#### About this exercise
The response must consist of every record, restated word for word.

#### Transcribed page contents
= = = = = = =

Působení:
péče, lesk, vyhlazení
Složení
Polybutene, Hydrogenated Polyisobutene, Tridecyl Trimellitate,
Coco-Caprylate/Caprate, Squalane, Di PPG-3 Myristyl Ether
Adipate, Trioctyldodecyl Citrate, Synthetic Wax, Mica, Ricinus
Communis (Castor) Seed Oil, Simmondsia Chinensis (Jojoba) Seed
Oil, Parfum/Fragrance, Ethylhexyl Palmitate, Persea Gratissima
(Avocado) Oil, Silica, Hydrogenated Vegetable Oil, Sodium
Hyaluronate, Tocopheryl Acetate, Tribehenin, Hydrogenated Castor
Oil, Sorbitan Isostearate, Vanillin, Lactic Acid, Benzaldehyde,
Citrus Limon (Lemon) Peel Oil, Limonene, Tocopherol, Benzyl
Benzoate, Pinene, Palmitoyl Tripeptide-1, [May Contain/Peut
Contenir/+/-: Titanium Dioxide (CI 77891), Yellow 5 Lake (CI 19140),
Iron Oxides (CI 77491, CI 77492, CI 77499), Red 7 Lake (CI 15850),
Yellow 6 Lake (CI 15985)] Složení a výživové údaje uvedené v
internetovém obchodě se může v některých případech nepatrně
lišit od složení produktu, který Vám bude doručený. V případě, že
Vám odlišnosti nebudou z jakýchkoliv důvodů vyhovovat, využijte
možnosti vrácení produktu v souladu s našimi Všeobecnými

= = = = = = =

#### Exercise response
Působení:
péče, lesk, vyhlazení
Složení
Polybutene, Hydrogenated Polyisobutene, Tridecyl Trimellitate,
Coco-Caprylate/Caprate, Squalane, Di PPG-3 Myristyl Ether
Adipate, Trioctyldodecyl Citrate, Synthetic Wax, Mica, Ricinus
Communis (Castor) Seed Oil, Simmondsia Chinensis (Jojoba) Seed
Oil, Parfum/Fragrance, Ethylhexyl Palmitate, Persea Gratissima
(Avocado) Oil, Silica, Hydrogenated Vegetable Oil, Sodium
Hyaluronate, Tocopheryl Acetate, Tribehenin, Hydrogenated Castor
Oil, Sorbitan Isostearate, Vanillin, Lactic Acid, Benzaldehyde,
Citrus Limon (Lemon) Peel Oil, Limonene, Tocopherol, Benzyl
Benzoate, Pinene, Palmitoyl Tripeptide-1, [May Contain/Peut
Contenir/+/-: Titanium Dioxide (CI 77891), Yellow 5 Lake (CI 19140),
Iron Oxides (CI 77491, CI 77492, CI 77499), Red 7 Lake (CI 15850),
Yellow 6 Lake (CI 15985)] Složení a výživové údaje uvedené v
internetovém obchodě se může v některých případech nepatrně
lišit od složení produktu, který Vám bude doručený. V případě, že
Vám odlišnosti nebudou z jakýchkoliv důvodů vyhovovat, využijte
možnosti vrácení produktu v souladu s našimi Všeobecnými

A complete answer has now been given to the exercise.